I am currently reading Where the Red Fern Grows for my son's book club. This book is apparently a classic (although I had never read it before, even as a child). I'm so surprised by the awful and graphic stuff that takes place in it: the clubbing to death of a racoon, a terrible dog fight, a kid's death by way of falling on an axe - and I haven't even gotten to the finale where apparently the two hero dogs of the story get killed by a mountain lion. Sheesh! It's a good story - well written, adventurous, etc., but it amazes me in a way that something so unsettling was written for - and is apparently so well-loved by - the 9 to 12 year-old set. My son loved it, although he was very much saddened by the tragic parts. This brings to mind Old Yeller. I never read the book, but I clearly remember watching the movie in my 4th grade classroom. A boy has to shoot his own dog at the end! Holy cow!

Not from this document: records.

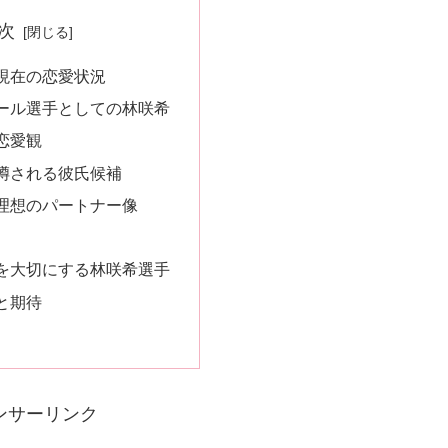
次
現在の恋愛状況
ール選手としての林咲希
恋愛観
噂される彼氏候補
理想のパートナー像
を大切にする林咲希選手
と期待
ンサーリンク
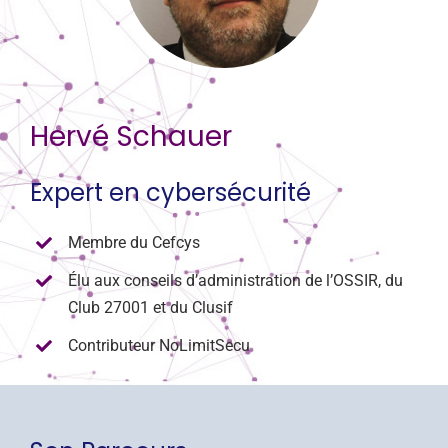
CONTACT
Hervé Schauer
Expert en cybersécurité
Membre du Cefcys
Élu aux conseils d’administration de l’OSSIR, du
Club 27001 et du Clusif
Contributeur NoLimitSecu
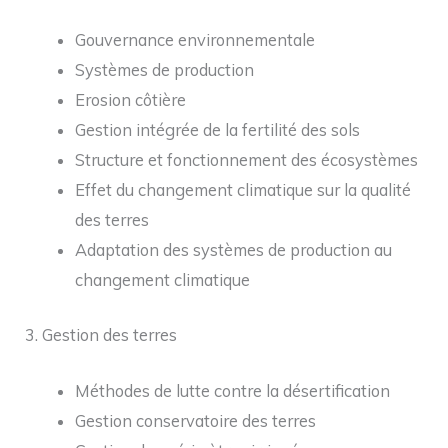
Gouvernance environnementale
Systèmes de production
Erosion côtière
Gestion intégrée de la fertilité des sols
Structure et fonctionnement des écosystèmes
Effet du changement climatique sur la qualité
des terres
Adaptation des systèmes de production au
changement climatique
3. Gestion des terres
Méthodes de lutte contre la désertification
Gestion conservatoire des terres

I dunno . . . it's not that I'm all for sheltering kids from the harsh realities of life - and honestly, reading Where the Red Fern Grows doesn't seem to have left any lasting mark on my son or anything. It's just got me thinking, you know? I wonder why stories like this even appeal to kids - especially sensitive kids. My son is such an animal lover, I'm amazed that he liked the book as much as he did and didn't come away from it terribly upset.
Anyhow, it certainly will make for an interesting discussion for his book club . . .

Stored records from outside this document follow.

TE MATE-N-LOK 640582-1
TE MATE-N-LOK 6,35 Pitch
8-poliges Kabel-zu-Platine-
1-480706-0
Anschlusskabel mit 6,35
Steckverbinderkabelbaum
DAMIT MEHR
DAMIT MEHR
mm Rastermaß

That is definitely a classic. A wonderful book, I actually am interested in reading it again.
As for the content...I don't know. It never bothered me, neither when I was young or now. The way I see it, it was written in such a different time and the circumstances are so very opposite the way life is lived now. It's a welcome look at a life without cell phones or thongs or any of the crap we have now. Maybe that glimpse of a totally alternate lifestyle where children were more responsible than they seem to be now is good for our kids.
I never heard of Where the Red Fern Grows but DH speaks often about Old Yeller. To this day I hate physical violence and don't see many films as a result. Yet, I don't know how consistent I am in my feelings, because certainly there is plenty of emotional stuff that is distasteful in many books. Colin's father in The Secret Garden for example is terrible with his son. We excuse him (I guess) because he is an emotional disaster following his wife's death. The kids do shine in this book though.
I often wonder why schools choose certain books for their classes. Lord of the Flies is one my kids had to read. But there are so many other good books too! I'm not advocating reading syrupy sweet things because of course there are troublesome issues our children must face as they grow and we can't anticipate what those will be. It is helpful for them to read about some disturbing things and see how others deal with issues.
I guess it comes down to suggesting certain books for our kids to read and discuss with us...as well as reading what teachers and friends suggest. If they actually don't care for a book, GOOD! That shows they are growing and forming opinions.